There were 2 groups, I think the other group might have had carers as well as survivors. No summary outcomes were shared between the two groups.
There was a mindset I felt that some of the 4 only thought of this in terms of paid research by the SA, not so much how the SA could link up researchers with survivors to validate ideas or where universities might find themselves. One lady on the call was very interesting in terms of her understanding of research and researchers. She didn’t have a high opinion of them. Often little meaningful progress and many rehashes of previous work. Seemed as though some might make a nice living going from one to another and achieve, ahem, **** all.
I suspect I was alone in my thought that the SA doesn’t help here by not going out to the research community. It seems to sit and wait for researchers to contact them against the 20 wooly research priorities. It should shop imo.
Why they don’t try, our stroke community have highlighted this consistent issue, research community, we want x,y,z elements, identified and explained by this date, at this cost.
Or
Our survey of survivors has revealed care in the 3 months following a stroke varies significantly and possibly by postcode. Identify best care practices with supporting data and rate each region against this criteria. Highlight those regions who fail significantly including explanations as to why this is the case.
When I mentioned the forum and that there was a research section that the SA had shut down, I was expecting some sort of reaction. Something like, really, that’s not right at all, that sounds perfect, how did it work ? but got none at all.
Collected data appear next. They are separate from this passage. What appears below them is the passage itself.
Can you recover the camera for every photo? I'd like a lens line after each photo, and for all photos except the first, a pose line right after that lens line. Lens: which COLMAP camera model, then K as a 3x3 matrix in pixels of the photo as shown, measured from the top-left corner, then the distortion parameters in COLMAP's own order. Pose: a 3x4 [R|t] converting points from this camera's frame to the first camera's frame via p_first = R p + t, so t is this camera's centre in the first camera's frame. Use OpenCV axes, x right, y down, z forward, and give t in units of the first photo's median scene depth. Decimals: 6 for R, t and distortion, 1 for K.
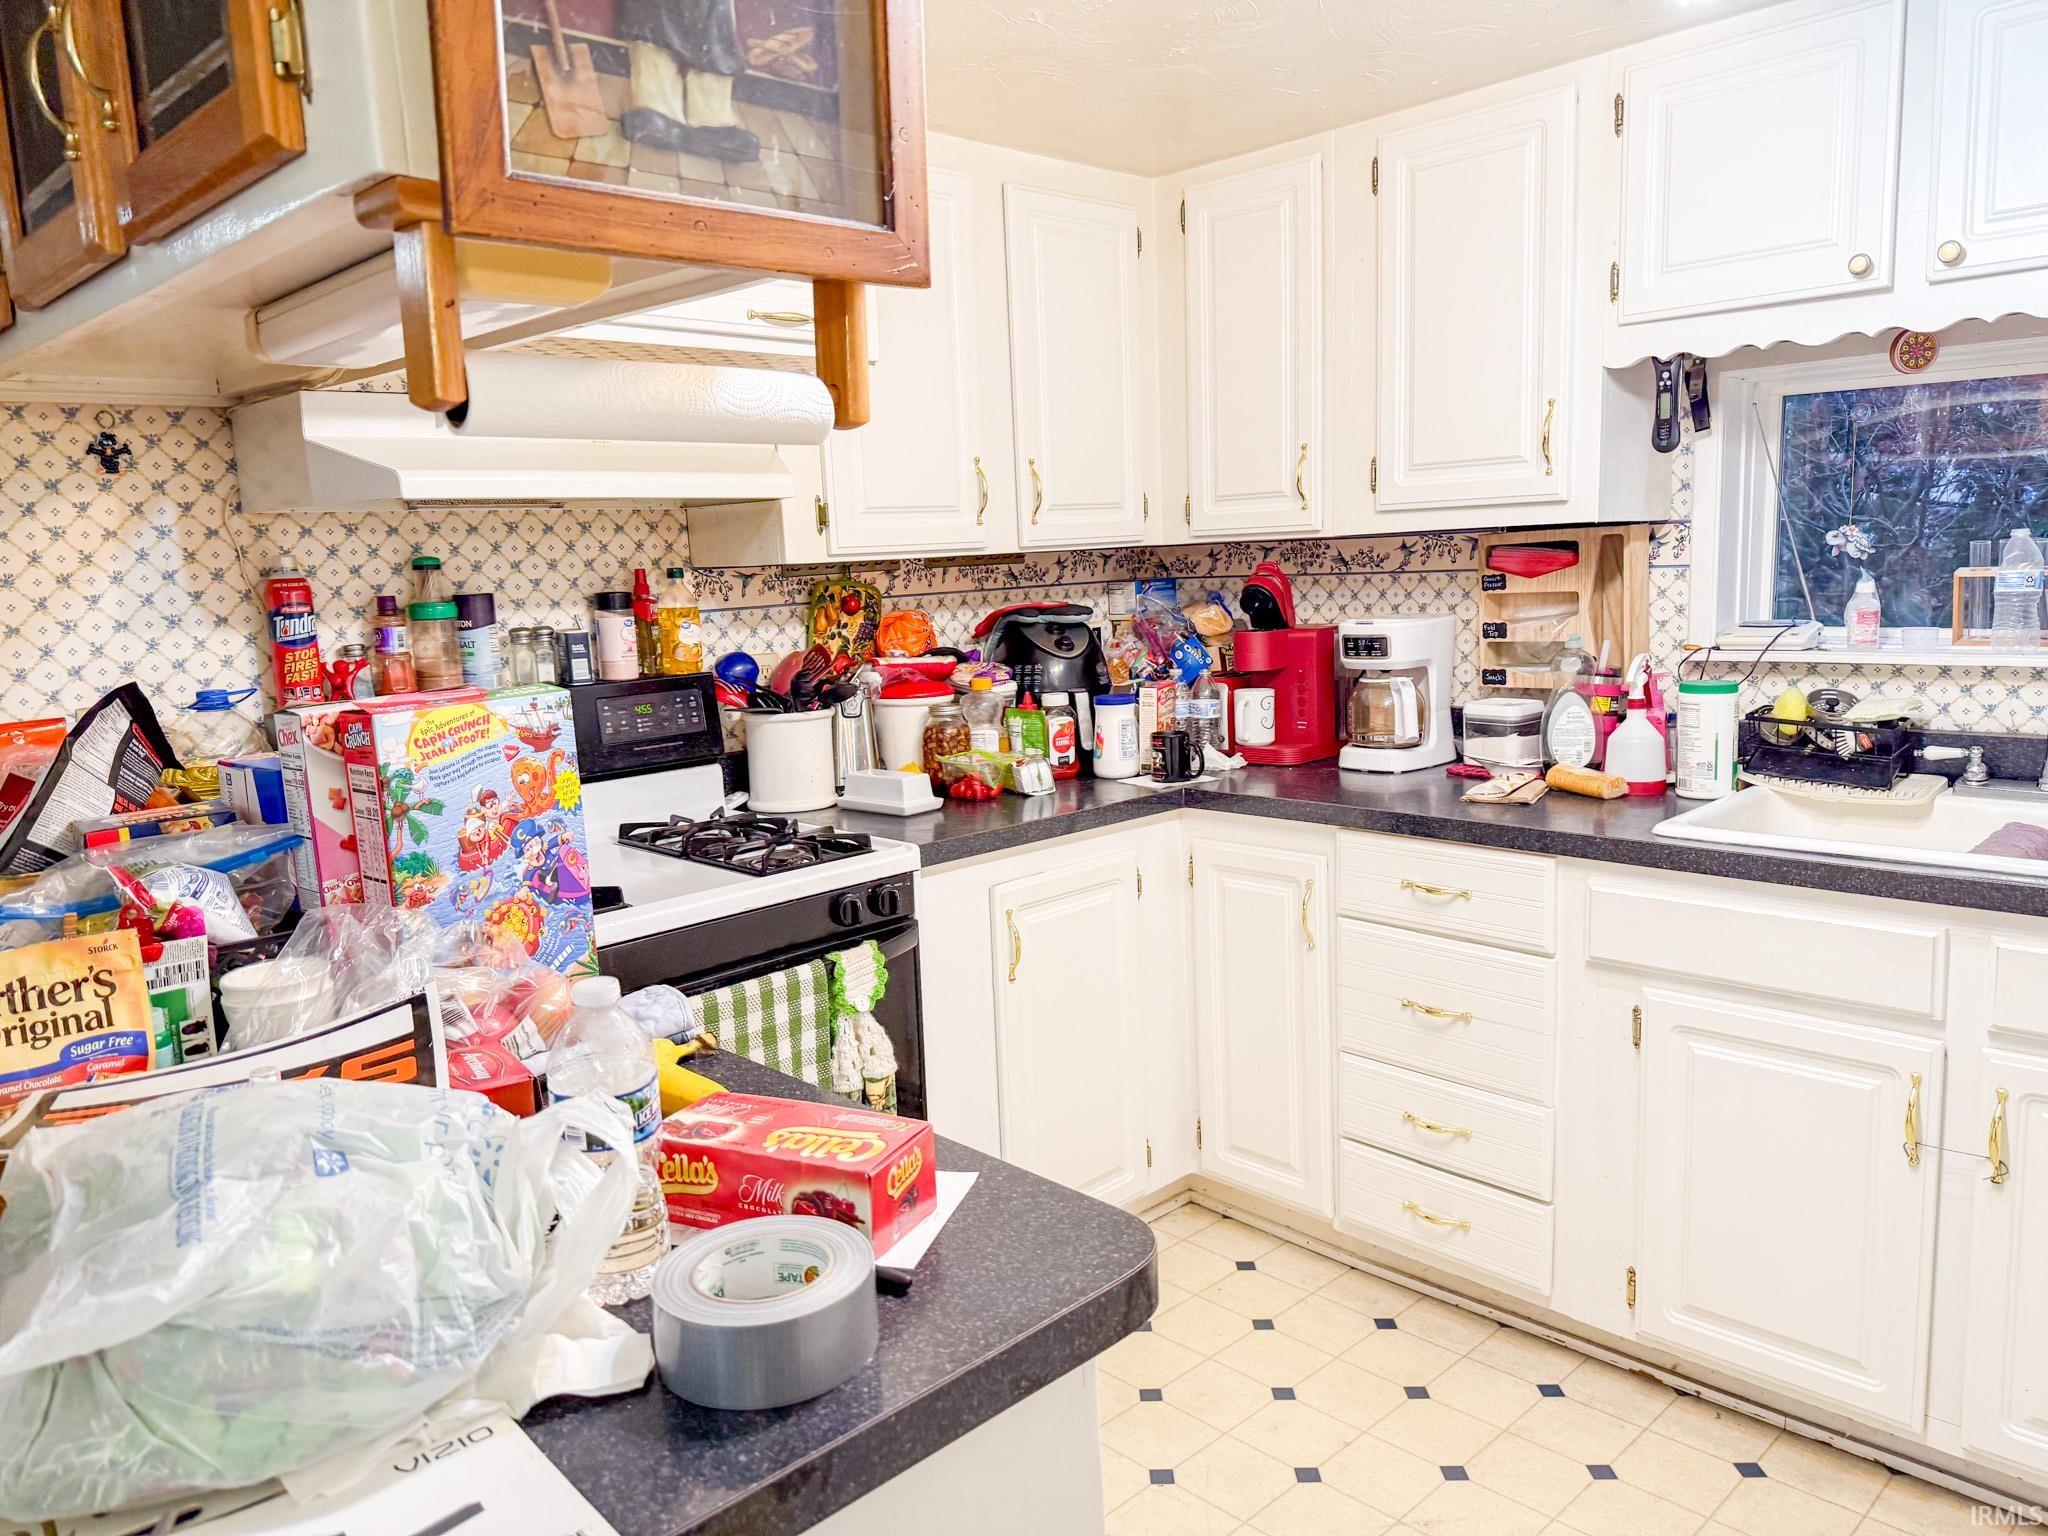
lens RADIAL K [[1405.9, 0, 977.5], [0, 1405.9, 763.1], [0, 0, 1]] dist [0.153315, -0.283969]
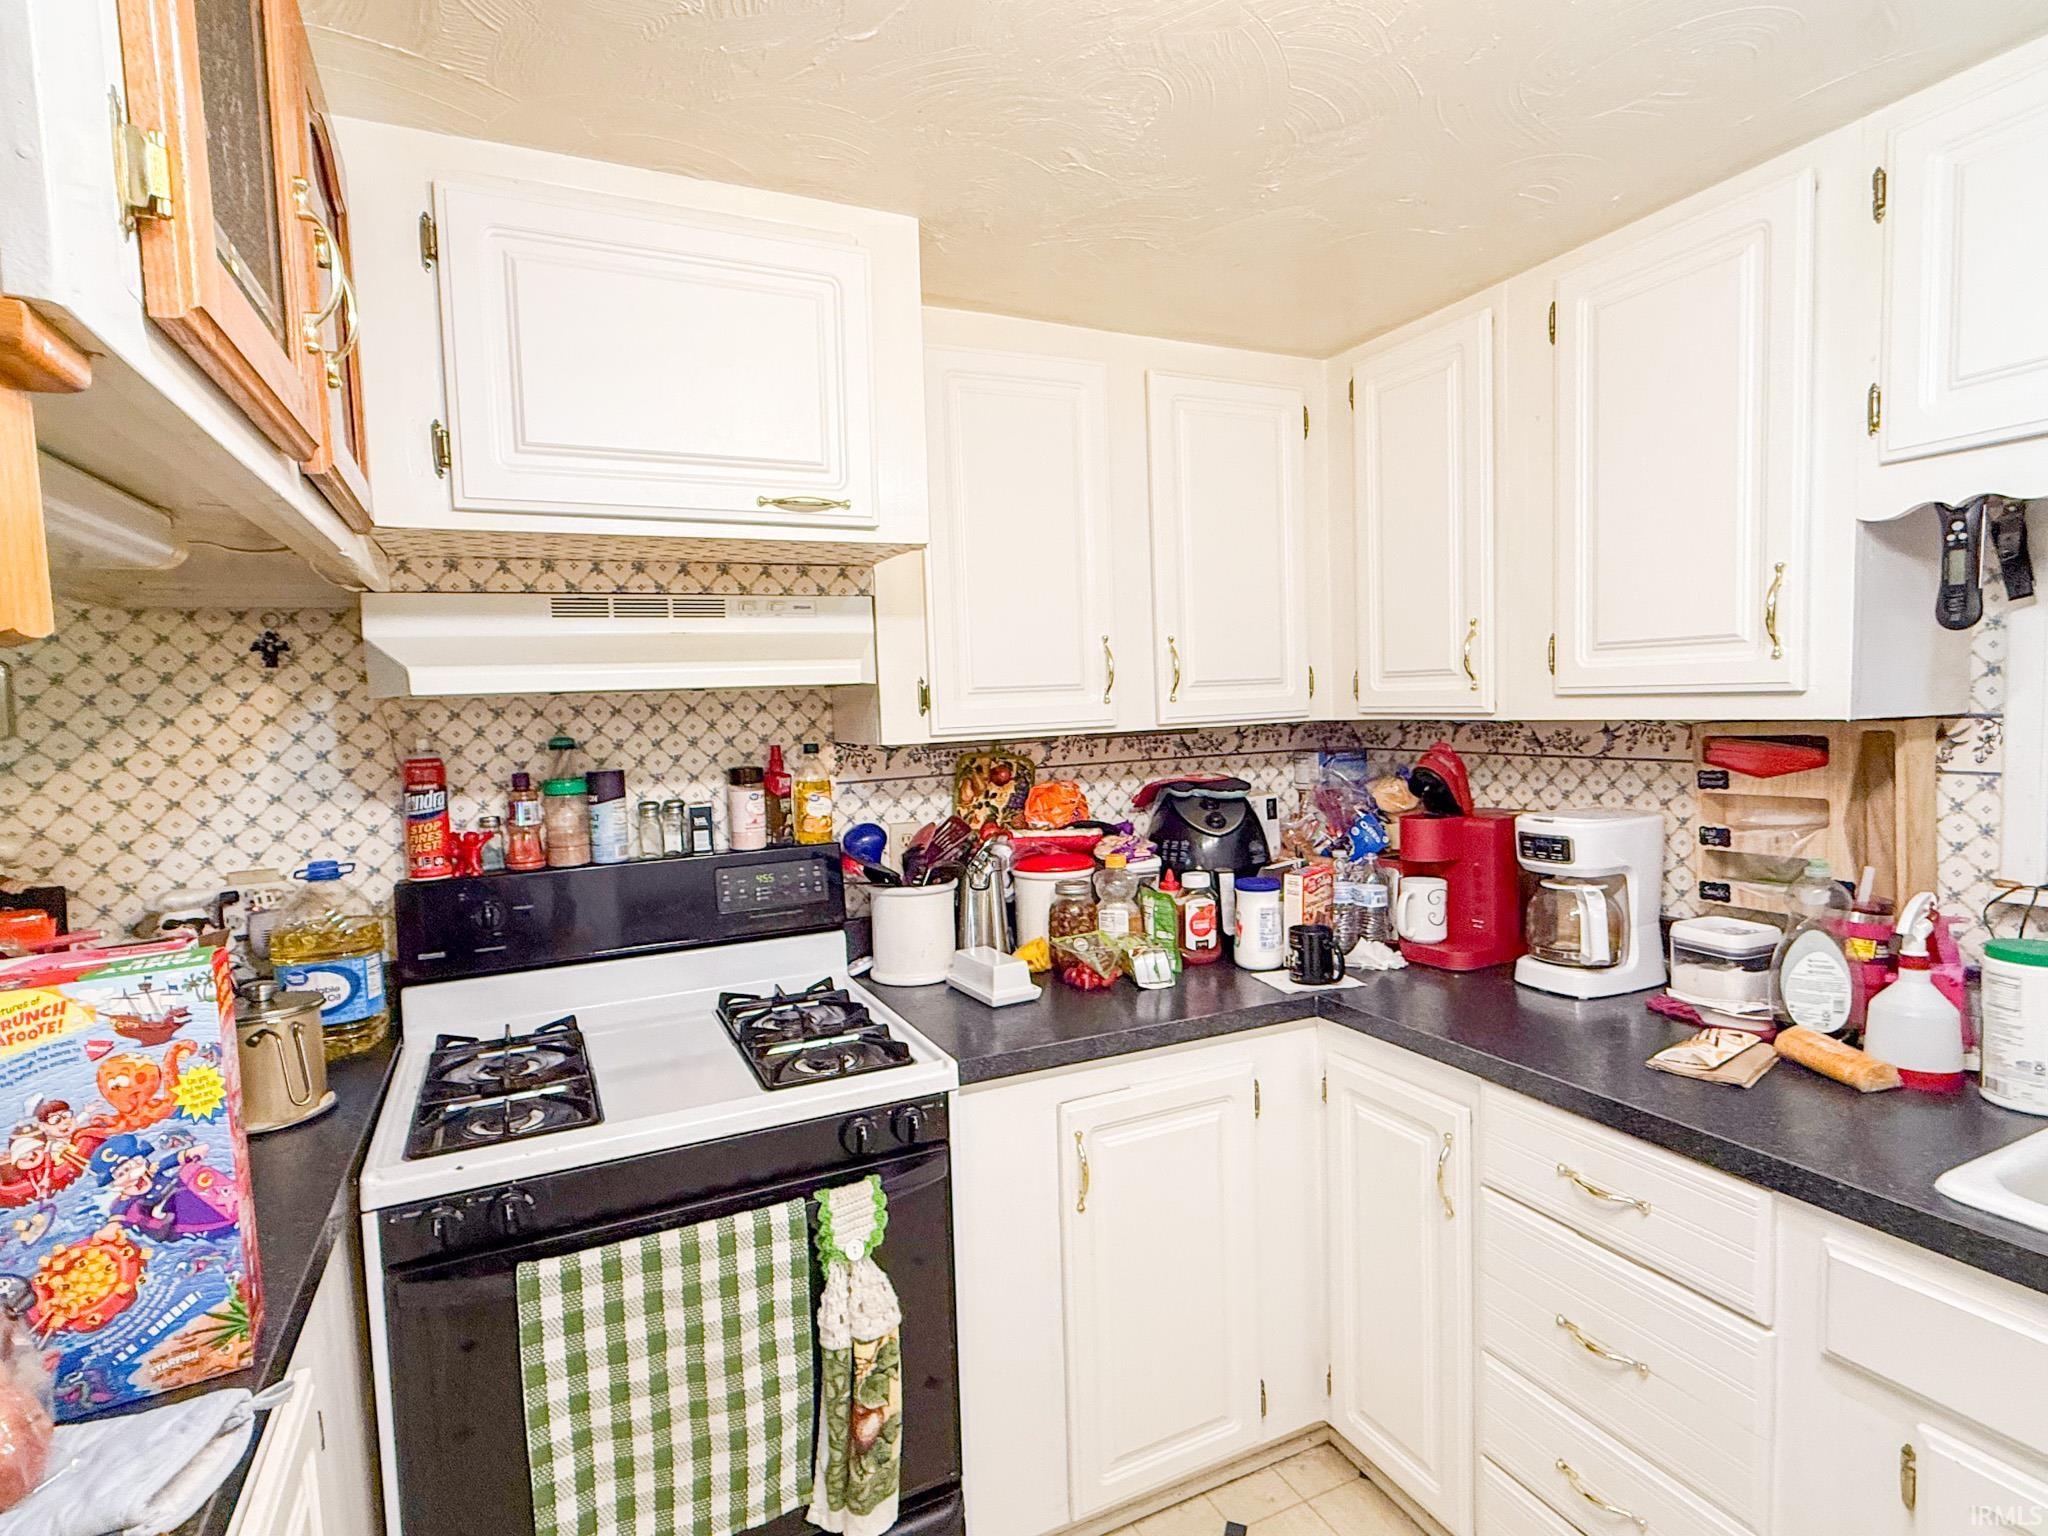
lens RADIAL K [[1005.7, 0, 1014.8], [0, 1005.7, 764.5], [0, 0, 1]] dist [-0.000916, -0.000109]
pose [[0.949333, 0.029160, -0.312915, 0.169330], [-0.051630, 0.996629, -0.063764, -0.082999], [0.310001, 0.076689, 0.947638, 0.339008]]
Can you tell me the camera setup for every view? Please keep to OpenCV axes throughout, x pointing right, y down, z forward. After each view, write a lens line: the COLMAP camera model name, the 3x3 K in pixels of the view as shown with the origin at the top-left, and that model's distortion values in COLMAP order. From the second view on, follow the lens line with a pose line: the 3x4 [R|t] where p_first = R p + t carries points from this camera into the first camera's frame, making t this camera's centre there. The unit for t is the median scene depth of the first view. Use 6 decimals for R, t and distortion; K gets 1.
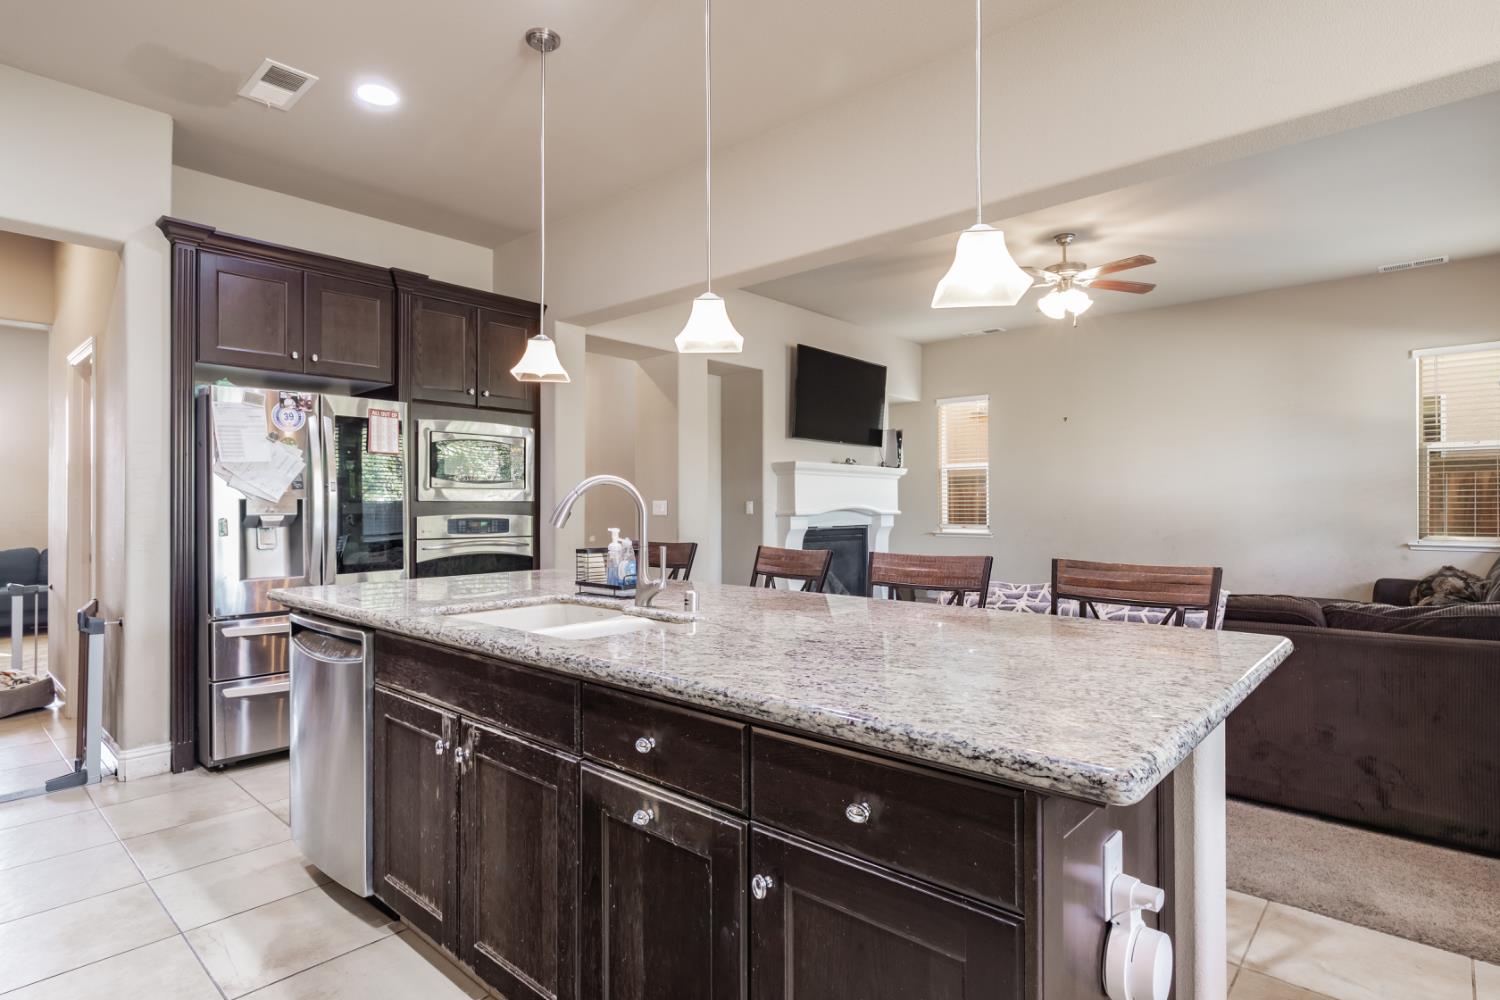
lens RADIAL K [[777.4, 0, 753.4], [0, 777.4, 500.8], [0, 0, 1]] dist [0.003254, 0.000665]
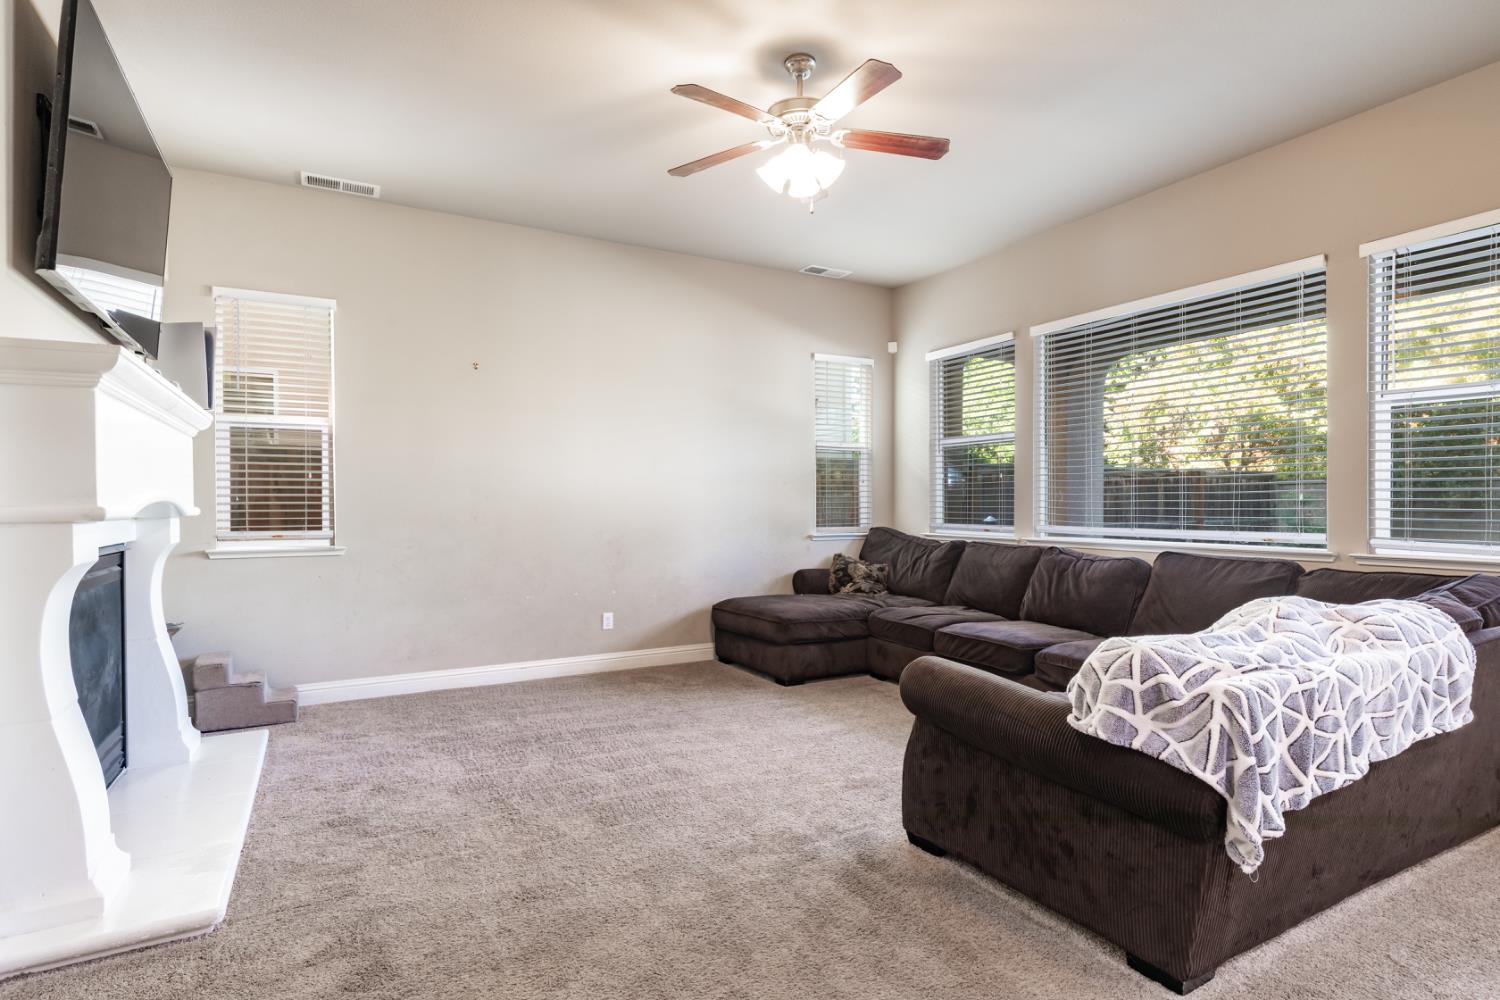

Zilch.
There were 5 points where I was thinking, forum, forum ! , FORUM, oh come on please.
- there was an absence of new younger people coming through into the research review teams.
- there was no way to easily find out about research and how to volunteer
- there wasnt a simple way for researchers to reach stroke survivors.
- email was used to contact survivors, can’t remember exactly why but I think it was to find volunteers.
- and wait for it, I may be paraphrasing but it was something like absence of stroke information and peer to peer support. One of the 4 had attended hospital on one day and his support after was zero.
I wondered whether the SA will just naturally die out unless it adapts. It clearly has no digital strategy and doesn’t seem to have any understanding of what it has or could have with the forum.
One participant mentioned how hard it was to get to meetings in other locations, the irony really of how we were all on a zoom call.
I am not sure what difference the meeting will make, they didn’t examine in the meeting what had and hadn’t worked well with the last 5 year plan.
One obvious weakness is the SA have 20 items in their plan. Almost all are quite wooly, no timescales, priority within those 20, definite bias towards medical staff rather than survivors imo and some are just unrealistic. Worthy but not surely something to fund research on.
I left really shaking my head. I was the youngest survivor by a fair few years. It’s as though everyone who works for the SA or deals with them regularly end up having the same non digital mindset.
Forum !!!! Not location dependant, one point of contact, one post to many relationship, target audience, filter the requests before adding.